I hope you guys understand what I am talking about ^_^.

Reference: [1] A guide to convolution arithmetic for deep learning [2] Deconvolution and Checkerboard Artifacts

[12ycli]

@JiahuiYu I wonder if we really have to use deconvolution to copy patches of b to y. I wrote a toy function to do this.

def deconv():
    img = np.zeros(shape=(1,5,5,1))
    img[0,3,3,0] = 1
    print('sigmoid output:\n', img[0,:,:,0])
    filter = np.reshape(np.arange(9),(3,3))
    print('filter:\n', filter)
    filter = np.fliplr(np.flipud(filter))
    # print('filter:\n',filter)
    filter = np.expand_dims(filter,2)
    filter = np.expand_dims(filter,3)

    output = tf.nn.conv2d(img,filter,strides=[1,1,1,1],padding='SAME')

    tf.InteractiveSession()
    print('output:\n', output.eval()[0,:,:,0])

sigmoid output: [[0. 0. 0. 0. 0.] [0. 0. 0. 0. 0.] [0. 0. 0. 1. 0.] [0. 0. 0. 0. 0.]] filter: [[0 1 2] [3 4 5] [6 7 8]] output: [[0. 0. 0. 0. 0.] [0. 0. 0. 0. 0.] [0. 0. 0. 1. 2.] [0. 0. 3. 4. 5.] [0. 0. 6. 7. 8.]]

[12ycli]

However, toy function above have some transpose and convolution operation. Maybe this is deconvolution? Deconvolution have uneven overlaps because it have to keep the resolution right? I will hold this in my head and figure it out someday.

[12ycli]

Yes, toy function above is deconvolution.

def cheak_deconv():
    image = np.reshape(np.arange(25.0),(5,5))

    image = np.expand_dims(image,0)
    image = np.expand_dims(image,3)

    filter = np.reshape(np.arange(9.0),(3,3))
    transposed_filter = np.fliplr(np.flipud(filter))
    filter = np.expand_dims(filter,2)
    filter = np.expand_dims(filter,3)
    transposed_filter = np.expand_dims(transposed_filter,2)
    transposed_filter = np.expand_dims(transposed_filter,3)

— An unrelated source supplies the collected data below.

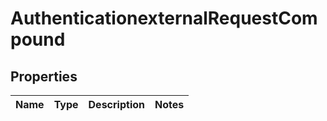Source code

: 
# AuthenticationexternalRequestCompound

## Properties
| Name | Type | Description | Notes |
| ------------ | ------------- | ------------- | ------------- |



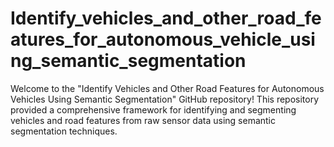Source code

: # Identify_vehicles_and_other_road_features_for_autonomous_vehicle_using_semantic_segmentation
Welcome to the "Identify Vehicles and Other Road Features for Autonomous Vehicles Using Semantic Segmentation" GitHub repository! This repository provided a comprehensive framework for identifying and segmenting vehicles and road features from raw sensor data using semantic segmentation techniques.
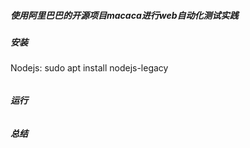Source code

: ##### 使用阿里巴巴的开源项目macaca进行web自动化测试实践


##### 安装
Nodejs: sudo apt install nodejs-legacy



######

##### 运行

######

##### 总结

######


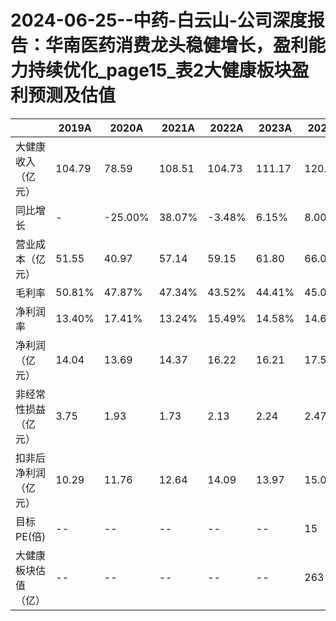 # 2024-06-25--中药-白云山-公司深度报告：华南医药消费龙头稳健增长，盈利能力持续优化_page15_表2大健康板块盈利预测及估值

|   | 2019A | 2020A | 2021A | 2022A | 2023A | 2024E | 2025E | 2026E |
|---|------|------|------|------|------|-------|-------|-------|
| 大健康收入（亿元） | 104.79 | 78.59 | 108.51 | 104.73 | 111.17 | 120.07 | 129.67 | 140.05 |
| 同比增长 | - | -25.00% | 38.07% | -3.48% | 6.15% | 8.00% | 8.00% | 8.00% |
| 营业成本（亿元） | 51.55 | 40.97 | 57.14 | 59.15 | 61.80 | 66.04 | 71.32 | 77.03 |
| 毛利率 | 50.81% | 47.87% | 47.34% | 43.52% | 44.41% | 45.00% | 45.00% | 45.00% |
| 净利润率 | 13.40% | 17.41% | 13.24% | 15.49% | 14.58% | 14.60% | 14.70% | 14.80% |
| 净利润（亿元） | 14.04 | 13.69 | 14.37 | 16.22 | 16.21 | 17.53 | 19.06 | 20.73 |
| 非经常性损益（亿元） | 3.75 | 1.93 | 1.73 | 2.13 | 2.24 | 2.47 | 2.60 | 2.68 |
| 扣非后净利润（亿元） | 10.29 | 11.76 | 12.64 | 14.09 | 13.97 | 15.06 | 16.46 | 18.05 |
| 目标PE(倍) | -- | -- | -- | -- | -- | 15 | -- | -- |
| 大健康板块估值（亿） | -- | -- | -- | -- | -- | 263 | -- | -- |
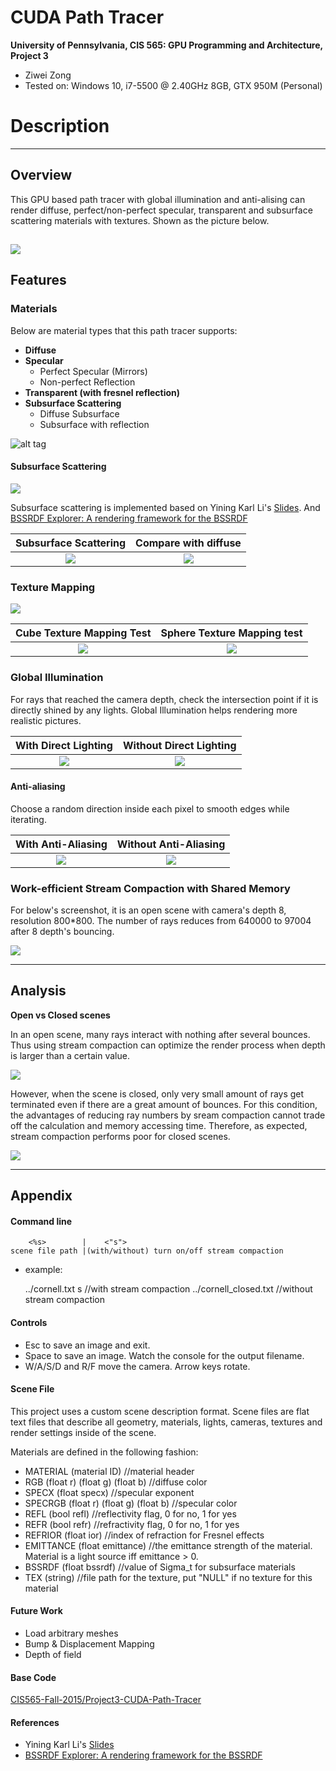 CUDA Path Tracer
================

**University of Pennsylvania, CIS 565: GPU Programming and Architecture, Project 3**

* Ziwei Zong
* Tested on: Windows 10, i7-5500 @ 2.40GHz 8GB, GTX 950M (Personal)

Description
========================
--------------------------
## Overview

This GPU based path tracer with global illumination and anti-alising can render diffuse, perfect/non-perfect specular, transparent and subsurface scattering materials with textures. Shown as the picture below.

![](img/01Overview.png)
--------------------------
## Features

### Materials

Below are material types that this path tracer supports:
 * **Diffuse**
 * **Specular**
     * Perfect Specular (Mirrors)
     * Non-perfect Reflection
 * **Transparent (with fresnel reflection)**
 * **Subsurface Scattering**
     * Diffuse Subsurface
     * Subsurface with reflection

 ![alt tag](img/04DiffSpecTrans.png "scene file: \scenes\DiffSpecTrans.txt")
 
#### Subsurface Scattering
![](img/05SSS.png)

Subsurface scattering is implemented based on Yining Karl Li's [Slides](https://github.com/CIS565-Fall-2015/cis565-fall-2015.github.io/raw/master/lectures/4.1-Path-Tracing-1.pdf).
And [BSSRDF Explorer: A rendering framework for the BSSRDF](http://noobody.org/bachelor-thesis.pdf)

 Subsurface Scattering	|  Compare with diffuse
:----------------------:|:-------------------------:
![](img/05SSS02.png)		|![](img/05SSS01.png)

### Texture Mapping
![](img/06TexMap.png)

Cube Texture Mapping Test |Sphere Texture Mapping test
:------------------------:|:---------------------------:
![](img/06TexMap_cube.png)|![](img/06TexMap_sphere.png)

### Global Illumination

For rays that reached the camera depth, check the intersection point if it is directly shined by any lights.
Global Illumination helps rendering more realistic pictures.

With Direct Lighting	|  Without Direct Lighting
:----------------------:|:-------------------------:
![](img/02Gobal_on.png)|![](img/02Gobal_off.png)

#### Anti-aliasing

Choose a random direction inside each pixel to smooth edges while iterating.

With Anti-Aliasing		|Without Anti-Aliasing
:----------------------:|:------------------:
![](img/03AntiA_on.PNG) |![](img/03AntiA_off.png)

### Work-efficient Stream Compaction with Shared Memory

For below's screenshot, it is an open scene with camera's depth 8, resolution 800*800.
The number of rays reduces from 640000 to 97004 after 8 depth's bouncing.

![](img/Analysis/SharedMem.PNG)

--------------------------
## Analysis
**Open vs Closed scenes**

In an open scene, many rays interact with nothing after several bounces. 
Thus using stream compaction can optimize the render process when depth is larger than a certain value.
 
![](img/Analysis/OpenScene.png)

However, when the scene is closed, only very small amount of rays get terminated even if there are a great amount of bounces.
For this condition, the advantages of reducing ray numbers by sream compaction cannot trade off the calculation and memory accessing time.
Therefore, as expected, stream compaction performs poor for closed scenes.

![](img/Analysis/CloseScene.png)

--------------------------
## Appendix
#### Command line

		<%s>		|	 <"s">
	scene file path	|(with/without) turn on/off stream compaction

* example:

	../cornell.txt s			//with stream compaction
	../cornell_closed.txt	//without stream compaction

#### Controls

* Esc to save an image and exit.
* Space to save an image. Watch the console for the output filename.
* W/A/S/D and R/F move the camera. Arrow keys rotate.

#### Scene File

This project uses a custom scene description format. Scene files are flat text
files that describe all geometry, materials, lights, cameras, textures and render
settings inside of the scene. 

Materials are defined in the following fashion:

* MATERIAL (material ID)				//material header
* RGB (float r) (float g) (float b)		//diffuse color
* SPECX (float specx)					//specular exponent
* SPECRGB (float r) (float g) (float b) //specular color
* REFL (bool refl)						//reflectivity flag, 0 for no, 1 for yes
* REFR (bool refr)						//refractivity flag, 0 for no, 1 for yes
* REFRIOR (float ior)					//index of refraction for Fresnel effects
* EMITTANCE (float emittance)			//the emittance strength of the material. Material is a light source iff emittance > 0.
* BSSRDF (float bssrdf)					//value of Sigma_t for subsurface materials
* TEX (string)							//file path for the texture, put "NULL" if no texture for this material

#### Future Work

* Load arbitrary meshes
* Bump & Displacement Mapping
* Depth of field

#### Base Code

[CIS565-Fall-2015/Project3-CUDA-Path-Tracer](https://github.com/CIS565-Fall-2015/Project3-CUDA-Path-Tracer)

#### References

* Yining Karl Li's [Slides](https://github.com/CIS565-Fall-2015/cis565-fall-2015.github.io/raw/master/lectures/4.1-Path-Tracing-1.pdf)
* [BSSRDF Explorer: A rendering framework for the BSSRDF](http://noobody.org/bachelor-thesis.pdf)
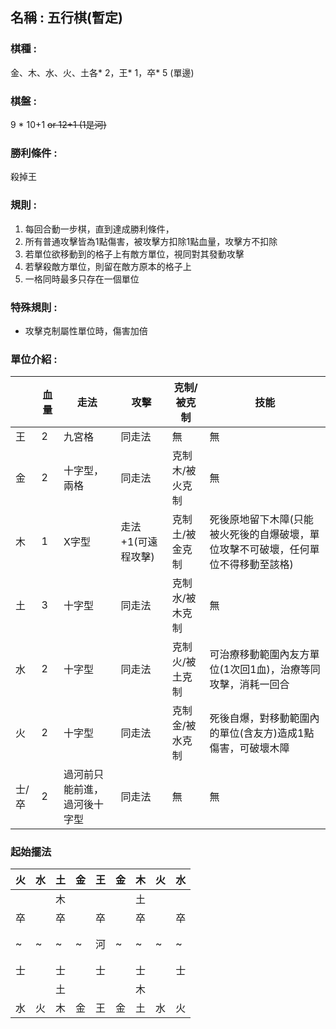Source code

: ## 名稱 : 五行棋(暫定)

### 棋種 : 
金、木、水、火、土各* 2，王* 1，卒* 5	(單邊)

### 棋盤 : 
9 * 10+1 ~~or 12+1 (1是河)~~

### 勝利條件 : 
殺掉王

### 規則 : 
1. 每回合動一步棋，直到達成勝利條件，
2. 所有普通攻擊皆為1點傷害，被攻擊方扣除1點血量，攻擊方不扣除
3. 若單位欲移動到的格子上有敵方單位，視同對其發動攻擊
4. 若擊殺敵方單位，則留在敵方原本的格子上
5. 一格同時最多只存在一個單位

### 特殊規則 : 
* 攻擊克制屬性單位時，傷害加倍

### 單位介紹 : 


|       | 血量 | 走法                         | 攻擊               | 克制/被克制     | 技能                                                                               |
| ----- | ---- | ---------------------------- | ------------------ | --------------- | ---------------------------------------------------------------------------------- | 
| 王    | 2    | 九宮格                       | 同走法             | 無              | 無                                                                                 |     
| 金    | 2    | 十字型，兩格                 | 同走法             | 克制木/被火克制 | 無                                                                                 |     
| 木    | 1    | X字型                        | 走法+1(可遠程攻擊) | 克制土/被金克制 | 死後原地留下木障(只能被火死後的自爆破壞，單位攻擊不可破壞，任何單位不得移動至該格) |     
| 土    | 3    | 十字型                       | 同走法             | 克制水/被木克制 | 無                                                                                 |     
| 水    | 2    | 十字型                       | 同走法             | 克制火/被土克制 | 可治療移動範圍內友方單位(1次回1血)，治療等同攻擊，消耗一回合                       |     
| 火    | 2    | 十字型                       | 同走法             | 克制金/被水克制 | 死後自爆，對移動範圍內的單位(含友方)造成1點傷害，可破壞木障                        |     
| 士/卒 | 2    | 過河前只能前進，過河後十字型 | 同走法             | 無              | 無                                                                                 |     

### 起始擺法

|  火  |  水  |  土  |  金  |  王  |  金  |  木  |  火  |  水  |
| --- | --- | --- | --- | --- | --- | --- | --- | --- |
|  |  | 木 |  |  |  | 土 |  |  |
| 卒 |  | 卒 |  | 卒 |  | 卒 |  | 卒 |
|  |  |  |  |  |  |  |  |  |
|  |  |  |  |  |  |  |  |  |
| ~ | ~ | ~ | ~ | 河 | ~ | ~ | ~ | ~ |
|  |  |  |  |  |  |  |  |  |
|  |  |  |  |  |  |  |  |  |
| 士 |  | 士 |  | 士 |  | 士 |  | 士 |
|  |  | 土 |  |  |  | 木 |  |  |
|  水  |  火  |  木  |  金  |  王  |  金  |  土  |  水  |  火  |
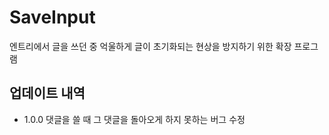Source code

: # SaveInput
엔트리에서 글을 쓰던 중 억울하게 글이 초기화되는 현상을 방지하기 위한 확장 프로그램
## 업데이트 내역
- 1.0.0 댓글을 쓸 때 그 댓글을 돌아오게 하지 못하는 버그 수정
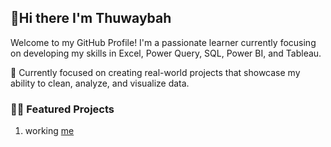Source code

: ## 👋Hi there I'm Thuwaybah

Welcome to my GitHub Profile!
I'm a passionate learner currently focusing on developing my skills in Excel, Power Query, SQL, Power BI, and Tableau.

 🎯 Currently focused on creating real-world projects that showcase my ability to clean, analyze, and visualize data.

### 📁📁 Featured Projects
1. working [me](https://www.facebook.com/thowbh89)
<!--**Thuwaybah99/Thuwaybah99** is a ✨ _special_ ✨ repository because its `README.md` (this file) appears on your GitHub profile.

Here are some ideas to get you started:

- 🔭 I’m currently working on ...
- 🌱 I’m currently learning ...
- 👯 I’m looking to collaborate on ...
- 🤔 I’m looking for help with ...
- 💬 Ask me about ...
- 📫 How to reach me: ...
- 😄 Pronouns: ...
- ⚡ Fun fact: ...
-->
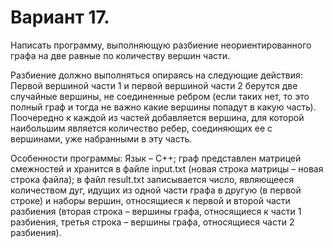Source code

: # Вариант 17.

Написать программу, выполняющую разбиение неориентированного графа на две равные по количеству вершин части.

Разбиение должно выполняться опираясь на следующие действия:
  Первой вершиной части 1 и первой вершиной части 2 берутся две случайные вершины, не соединенные ребром
    (если таких нет, то это полный граф и тогда не важно какие вершины попадут в какую часть).
  Поочередно к каждой из частей добавляется вершина, для которой наибольшим является количество ребер,
  соединяющих ее с вершинами, уже набранными в эту часть.
  
Особенности программы: 
  Язык – C++;
  граф представлен матрицей смежностей и хранится в файле input.txt (новая строка матрицы – новая строка файла);
  в файл result.txt записывается число, являющееся количеством дуг, идущих из одной части графа в другую (в первой строке)
    и наборы вершин, относящиеся к первой и второй части разбиения (вторая строка – вершины графа, относящиеся к части 1 разбиения,
    третья строка – вершины графа, относящиеся части 2 разбиения).
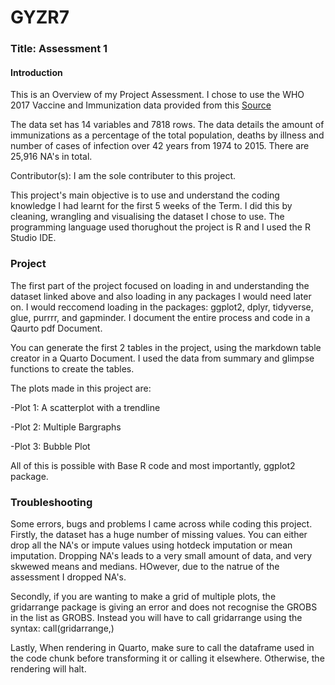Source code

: # GYZR7
### Title: Assessment 1

#### **Introduction**

This is an Overview of my Project Assessment. I chose to use the WHO 2017 Vaccine and Immunization data provided from this [Source](https://github.com/MallyM03/GYZR7/files/13281740/Vaccine.Coverage.and.Disease.Burden.-.WHO.2017.csv)

The data set has 14 variables and 7818 rows. The data details the amount of immunizations as a percentage of the total population, deaths by illness and number of cases of infection over 42 years from 1974 to 2015. There are 25,916 NA's in total.

Contributor(s): I am the sole contributer to this project.

This project's main objective is to use and understand the coding knowledge I had learnt for the first 5 weeks of the Term. I did this by cleaning, wrangling and visualising the dataset I chose to use. The programming language used thorughout the project is R and I used the R Studio IDE.

### **Project**
The first part of the project focused on loading in and understanding the dataset linked above and also loading in any packages I would need later on.
I would reccomend loading in the packages: ggplot2, dplyr, tidyverse, glue, purrrr, and gapminder. 
I document the entire process and code in a Qaurto pdf Document.

You can generate the first 2 tables in the project, using the markdown table creator in a Quarto Document. 
I used the data from summary and glimpse functions to create the tables. 

The plots made in this project are:

-Plot 1: A scatterplot with a trendline

-Plot 2: Multiple Bargraphs

-Plot 3: Bubble Plot

All of this is possible with Base R code and most importantly, ggplot2 package.

### **Troubleshooting**
Some errors, bugs and problems I came across while coding this project.
Firstly, the dataset has a huge number of missing values. You can either drop all the NA's or impute values using hotdeck imputation or mean imputation. Dropping NA's leads to a very small amount of data, and very skwewed means and medians. HOwever, due to the natrue of the assessment I dropped NA's.

Secondly, if you are wanting to make a grid of multiple plots, the gridarrange package is giving an error and does not recognise the GROBS in the list as GROBS. Instead you will have to call gridarrange using the syntax: call(gridarrange,)

Lastly, When rendering in Quarto, make sure to call the dataframe used in the code chunk before transforming it or calling it elsewhere. Otherwise, the rendering will halt.


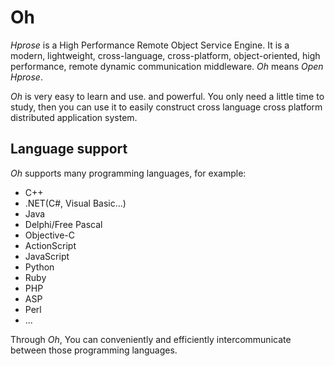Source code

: Oh
==

*Hprose* is a High Performance Remote Object Service Engine. It is a modern,
lightweight, cross-language, cross-platform, object-oriented, high performance,
remote dynamic communication middleware. *Oh* means *Open Hprose*.

*Oh* is very easy to learn and use. and powerful. You only need a little time to
study, then you can use it to easily construct cross language cross platform
distributed application system.

Language support
----------------

*Oh* supports many programming languages, for example:

* C++
* .NET(C#, Visual Basic...)
* Java
* Delphi/Free Pascal
* Objective-C
* ActionScript
* JavaScript
* Python
* Ruby
* PHP
* ASP
* Perl
* ...

Through *Oh*, You can conveniently and efficiently intercommunicate between those
programming languages.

    conv = tf.nn.conv2d(image,filter,strides=[1,1,1,1],padding='VALID')

    tf.InteractiveSession()

    transposed_conv = tf.nn.conv2d_transpose(conv,filter,[1,5,5,1],padding='VALID')
    print('tensorflow conv2d_transpose:\n', transposed_conv.eval()[0,:,:,0])

    padded_conv_output = tf.pad(conv,[[0,0],[2,2],[2,2],[0,0]])
    output3 = tf.nn.conv2d(padded_conv_output, transposed_filter, strides=[1,1,1,1], padding='VALID')
    print('simulate deconv using transposed filter and conv:\n', output3.eval()[0,:,:,0])

tensorflow conv2d_transpose: [[ 0. 312. 972. 1080. 768.] [ 936. 2784. 5616. 4896. 3048.] [ 3348. 8496. 15552. 12528. 7380.] [ 4968. 11424. 19440. 14688. 8232.] [ 4032. 8952. 14796. 10872. 5952.]] simulate deconv using transposed filter and conv: [[ 0. 312. 972. 1080. 768.] [ 936. 2784. 5616. 4896. 3048.] [ 3348. 8496. 15552. 12528. 7380.] [ 4968. 11424. 19440. 14688. 8232.] [ 4032. 8952. 14796. 10872. 5952.]]

[JiahuiYu]

@12ycli Hi, thanks for your interest in our work first.

And thanks for your continuous efforts on explaining these stuff to others. I will keep this thread open so others can also have a references. If you can slightly reorganize of your contents in this thread to be even more clear, I would be super appreciating. Thanks and good job!